A secretária da Irlanda do Norte, Hilary Benn, disse que “não há nenhuma justificativa para este tipo de destruição e violência”.
Na noite de terça-feira, a ministra da Justiça, Naomi Long, disse que não há lugar para “bandidos mascarados” na Irlanda do Norte.
“Embora reconheça e compreenda as preocupações decorrentes do ataque no norte de Belfast, não podemos permitir que o ódio vença”, disse ela.
Quem foi o suposto agressor?
Uma declaração inicial da PSNI na manhã de terça-feira dizia que acreditavam que o suposto agressor era somali, mas desde então confirmaram que ele é sudanês.

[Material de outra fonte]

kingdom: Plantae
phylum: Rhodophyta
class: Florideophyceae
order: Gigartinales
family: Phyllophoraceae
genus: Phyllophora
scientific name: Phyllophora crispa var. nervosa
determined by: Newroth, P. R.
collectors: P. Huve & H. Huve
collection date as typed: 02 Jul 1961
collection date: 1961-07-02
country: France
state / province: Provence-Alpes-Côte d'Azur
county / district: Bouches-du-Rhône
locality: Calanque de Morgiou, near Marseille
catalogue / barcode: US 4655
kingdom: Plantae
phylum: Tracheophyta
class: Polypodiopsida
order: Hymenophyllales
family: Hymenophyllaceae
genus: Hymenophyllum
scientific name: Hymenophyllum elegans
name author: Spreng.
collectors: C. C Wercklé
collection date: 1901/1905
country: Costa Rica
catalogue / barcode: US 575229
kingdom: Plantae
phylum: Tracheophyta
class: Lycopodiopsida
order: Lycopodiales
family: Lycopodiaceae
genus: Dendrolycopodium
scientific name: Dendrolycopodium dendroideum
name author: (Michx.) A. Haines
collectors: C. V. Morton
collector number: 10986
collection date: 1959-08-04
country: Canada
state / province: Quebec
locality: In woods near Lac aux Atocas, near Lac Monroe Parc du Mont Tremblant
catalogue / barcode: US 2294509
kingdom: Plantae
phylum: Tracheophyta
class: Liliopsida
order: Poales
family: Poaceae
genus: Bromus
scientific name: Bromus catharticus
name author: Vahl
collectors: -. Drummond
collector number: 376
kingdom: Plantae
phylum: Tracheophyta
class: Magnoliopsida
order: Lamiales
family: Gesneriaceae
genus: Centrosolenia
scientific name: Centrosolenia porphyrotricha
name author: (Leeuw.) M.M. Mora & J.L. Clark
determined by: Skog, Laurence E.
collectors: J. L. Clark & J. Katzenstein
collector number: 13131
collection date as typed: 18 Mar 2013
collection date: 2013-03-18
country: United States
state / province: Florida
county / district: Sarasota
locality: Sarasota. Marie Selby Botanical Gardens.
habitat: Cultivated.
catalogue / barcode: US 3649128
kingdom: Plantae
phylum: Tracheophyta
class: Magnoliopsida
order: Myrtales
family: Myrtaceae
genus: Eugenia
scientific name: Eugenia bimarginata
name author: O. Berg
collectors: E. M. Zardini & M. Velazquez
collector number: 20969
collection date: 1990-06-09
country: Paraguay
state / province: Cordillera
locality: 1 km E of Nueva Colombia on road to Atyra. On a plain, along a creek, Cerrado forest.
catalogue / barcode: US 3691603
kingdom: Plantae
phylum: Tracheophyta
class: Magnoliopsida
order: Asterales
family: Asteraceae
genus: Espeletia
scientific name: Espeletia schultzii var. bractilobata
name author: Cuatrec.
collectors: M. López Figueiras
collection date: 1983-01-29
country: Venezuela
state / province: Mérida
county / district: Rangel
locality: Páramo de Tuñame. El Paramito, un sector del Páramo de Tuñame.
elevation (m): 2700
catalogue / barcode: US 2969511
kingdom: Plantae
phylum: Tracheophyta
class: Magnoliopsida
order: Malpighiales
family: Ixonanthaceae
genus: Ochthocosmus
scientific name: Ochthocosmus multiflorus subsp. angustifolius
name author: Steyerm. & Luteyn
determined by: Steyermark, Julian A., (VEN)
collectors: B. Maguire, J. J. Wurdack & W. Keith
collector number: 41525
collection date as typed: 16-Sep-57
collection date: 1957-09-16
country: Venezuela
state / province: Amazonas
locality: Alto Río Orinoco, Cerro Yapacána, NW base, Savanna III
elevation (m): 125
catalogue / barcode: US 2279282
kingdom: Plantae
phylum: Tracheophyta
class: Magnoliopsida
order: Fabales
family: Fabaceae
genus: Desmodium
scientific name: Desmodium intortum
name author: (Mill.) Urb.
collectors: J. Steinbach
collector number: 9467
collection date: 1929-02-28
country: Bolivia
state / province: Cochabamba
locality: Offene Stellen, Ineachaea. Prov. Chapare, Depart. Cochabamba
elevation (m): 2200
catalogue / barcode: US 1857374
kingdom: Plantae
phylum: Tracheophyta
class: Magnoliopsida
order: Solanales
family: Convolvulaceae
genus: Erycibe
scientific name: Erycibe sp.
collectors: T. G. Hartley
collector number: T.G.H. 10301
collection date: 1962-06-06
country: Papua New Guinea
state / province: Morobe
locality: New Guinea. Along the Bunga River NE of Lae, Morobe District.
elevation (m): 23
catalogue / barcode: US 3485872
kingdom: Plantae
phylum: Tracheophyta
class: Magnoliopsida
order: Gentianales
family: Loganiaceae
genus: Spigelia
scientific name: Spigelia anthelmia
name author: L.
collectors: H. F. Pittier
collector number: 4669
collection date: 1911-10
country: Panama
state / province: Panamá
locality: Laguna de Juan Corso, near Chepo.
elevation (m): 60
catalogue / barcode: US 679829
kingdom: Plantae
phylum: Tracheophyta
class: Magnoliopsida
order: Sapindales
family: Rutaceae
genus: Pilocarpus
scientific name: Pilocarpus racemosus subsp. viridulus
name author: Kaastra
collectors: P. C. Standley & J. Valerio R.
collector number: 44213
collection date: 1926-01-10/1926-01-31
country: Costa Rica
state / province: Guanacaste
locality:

Eles disseram que recuperaram no local o que acreditam ser uma faca de cozinha.
O Ministério do Interior disse que o suposto agressor estava em licença para permanecer no Reino Unido até 2028.
Ele entrou no Reino Unido em 2023 e recebeu o status de refugiado no mesmo ano.
“O indivíduo afirma ter entrado no Reino Unido através da Área Comum de Viagem”, disse um porta-voz.
O chefe da polícia do PSNI disse compreender que o suspeito viajou do Sudão para Paris antes de voar para Dublin, e depois viajou de autocarro para Belfast em 10 de fevereiro de 2023 – data em que pediu asilo.
O suspeito não era conhecido da polícia e não há vestígios dele em nenhum banco de dados de segurança nacional da PSNI, disse Boutcher.